Lester Burnham ne voulait plus de cette vie.
Cette banlieue où on arrosait les entrées, ces maisons en plastique aux piscines bleues ou tout semble si parfait.
Plus c’étais parfait en surface plus était louche ce qui se déroulait derrière chaque porte de jumelé.
La part d’ombre se dessinait dans chaque belle robe griffée des Italiennes du quartier.
« What do you all day at home ?”
“I’m a stay at home mom”
“what does your hubby do?”
“Hmm…import export?”
Oui bien sur…
Lester Burnham ne voulait plus de son environnement de travail non plus.
Un passage à la cafétéria où il avait surpris des « petits boss » apprendre à devenir des « grands boss » en se voilant les yeux et en se faisant guider par un confrère l’avait estomaqué une fois de plus. Une parade d’aveugle ! Combien de fois pouvait-on aussi justement au sein de la même compagnie en illustrer son déroulement quotidien. L’autre lundi c’était le leader d’une réunion qui disait : « en sortant de ce meeting aller me créer ce que ceci vous inspire » et qui avait vu trois confrères se rendre à la toilette en même temps et aujourd’hui ça.
La couleur pastel ne l’avait jamais bien servi mais le beige l’irritais encore plus. Lester était un chat qui se battait avec le diable tout les jours depuis qu’il avait quitté les bancs d’Université. Un crazy cool kat noyé dans la mer verte du commerce de détail. Un crazy cool kat incapable de jouer de son sax dans un jazz mal improvisé. Mais improvisé ça c’est certain. Chaque jour il rêvait d’entrer au bureau et de donner sa démission. La vie est ailleurs et il le savait depuis toujours.
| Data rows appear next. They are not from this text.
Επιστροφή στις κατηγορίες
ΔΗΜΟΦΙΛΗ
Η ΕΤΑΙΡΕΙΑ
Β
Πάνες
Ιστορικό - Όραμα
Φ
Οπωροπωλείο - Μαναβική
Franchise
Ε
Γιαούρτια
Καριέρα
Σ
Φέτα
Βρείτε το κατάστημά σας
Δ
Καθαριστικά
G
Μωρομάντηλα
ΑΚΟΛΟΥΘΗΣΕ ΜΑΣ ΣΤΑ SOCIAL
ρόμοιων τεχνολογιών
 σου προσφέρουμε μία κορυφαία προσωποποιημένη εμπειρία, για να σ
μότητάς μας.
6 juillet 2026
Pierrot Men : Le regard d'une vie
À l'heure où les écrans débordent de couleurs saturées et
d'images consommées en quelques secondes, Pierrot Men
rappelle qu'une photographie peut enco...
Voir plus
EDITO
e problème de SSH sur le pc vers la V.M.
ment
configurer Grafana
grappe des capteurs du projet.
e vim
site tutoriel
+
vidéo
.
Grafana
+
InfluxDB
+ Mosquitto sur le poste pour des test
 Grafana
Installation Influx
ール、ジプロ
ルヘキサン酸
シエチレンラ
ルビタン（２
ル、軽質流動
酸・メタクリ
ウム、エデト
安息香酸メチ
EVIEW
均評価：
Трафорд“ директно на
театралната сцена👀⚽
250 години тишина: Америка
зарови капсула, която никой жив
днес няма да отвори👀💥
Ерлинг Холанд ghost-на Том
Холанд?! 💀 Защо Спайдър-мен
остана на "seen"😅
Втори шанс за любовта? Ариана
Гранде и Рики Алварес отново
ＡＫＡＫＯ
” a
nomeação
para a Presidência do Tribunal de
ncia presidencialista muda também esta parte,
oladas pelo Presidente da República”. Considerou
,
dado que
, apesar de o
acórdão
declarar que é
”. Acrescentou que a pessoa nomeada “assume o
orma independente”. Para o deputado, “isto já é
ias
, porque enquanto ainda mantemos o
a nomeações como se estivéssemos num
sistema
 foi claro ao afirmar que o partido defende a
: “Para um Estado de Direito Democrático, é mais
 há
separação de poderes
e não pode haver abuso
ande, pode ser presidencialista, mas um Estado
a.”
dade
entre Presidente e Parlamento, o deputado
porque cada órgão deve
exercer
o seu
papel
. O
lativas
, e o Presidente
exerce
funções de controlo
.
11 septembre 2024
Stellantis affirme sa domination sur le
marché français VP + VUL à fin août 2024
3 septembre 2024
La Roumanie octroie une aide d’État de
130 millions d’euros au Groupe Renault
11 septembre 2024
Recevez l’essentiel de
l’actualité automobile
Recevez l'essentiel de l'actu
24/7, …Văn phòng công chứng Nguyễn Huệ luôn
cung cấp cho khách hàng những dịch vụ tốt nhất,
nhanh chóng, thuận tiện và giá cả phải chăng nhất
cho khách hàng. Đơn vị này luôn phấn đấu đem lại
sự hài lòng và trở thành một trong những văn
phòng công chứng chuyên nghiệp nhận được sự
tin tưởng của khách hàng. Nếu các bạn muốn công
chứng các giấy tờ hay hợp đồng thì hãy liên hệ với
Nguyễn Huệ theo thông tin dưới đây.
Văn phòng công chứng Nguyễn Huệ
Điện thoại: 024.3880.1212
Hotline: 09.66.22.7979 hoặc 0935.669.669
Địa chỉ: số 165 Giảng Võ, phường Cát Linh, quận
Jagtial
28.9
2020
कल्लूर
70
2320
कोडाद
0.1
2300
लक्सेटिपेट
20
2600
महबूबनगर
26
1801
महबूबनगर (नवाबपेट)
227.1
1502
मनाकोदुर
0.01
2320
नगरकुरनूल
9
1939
Pour tromper l’ennui de ses banlieuseries il choisit un soir de casser la croûte en ville dans le but avoué de changer de métier. Mais âgé comme il l’était il se trouva quelque peu pathétique de vouloir donner à ses aspirations un xème coup de barre. Avait-t-il encore la force de se réimplanter tout entier vers un potentiel meilleur ailleurs? N’y-a-t-il pas toujours un potentiel meilleur ailleurs de toute façon ? N’est-ce pas la nature du mot potentiel ? mot horrible plein de promesse rarement tenues. Ne se donnais-t-il pas simplement rendez-vous avec les prochaines raisons de son découragement ? Étais-ce bien de lourds nuages noirs au dessus de sa tête prêt à exploser? Pourquoi restait-il sur la terrasse de ce bar quand même malgré les menaces d’averses ?
Entre une bière et une ondée de pluie Lester a plongé le yeux dans les siens.
Il y a lu toute l’intelligence de sa jeunesse et un peu de désespoir aussi.
Il a mentalement réévalué les lois du désir et les lois de l’amour.
Chaque fois qu’il soupesait ses deux variables il arrivait à des conclusions différentes.
Il s’est aussi rappelé qu’une loi est toujours plus agréable à enfreindre qu’à suivre.
N’avait-il pas été un modèle à l’école ?
Un modèle de professionnalisme au travail ?
N’avait-il pas simplement envie de fumer du pot au miel là, à découvert, sous la pluie battante, sous l’abri qui les protégeait ?
Let’s make love and listen to death from above
L’effet n’aurais pas pu être plus planant que celui que ce regard noisette produisais déjà sur lui. Une fois le bitume bien mouillé il en foulera le sol pour retourner à son carosse.
Désireux de celle qu’il laissera derrière.
Le chat battera le diable encore ce soir.
Toujours malgré les promesses d’un potentiel meilleur ailleurs.
Promesses qui sont toujours autant de mirages dans les crises de la quarantaine.
Lester Burnham avait l’impression d’être dans le coma depuis 20 ans et venait peut-être de se réveiller.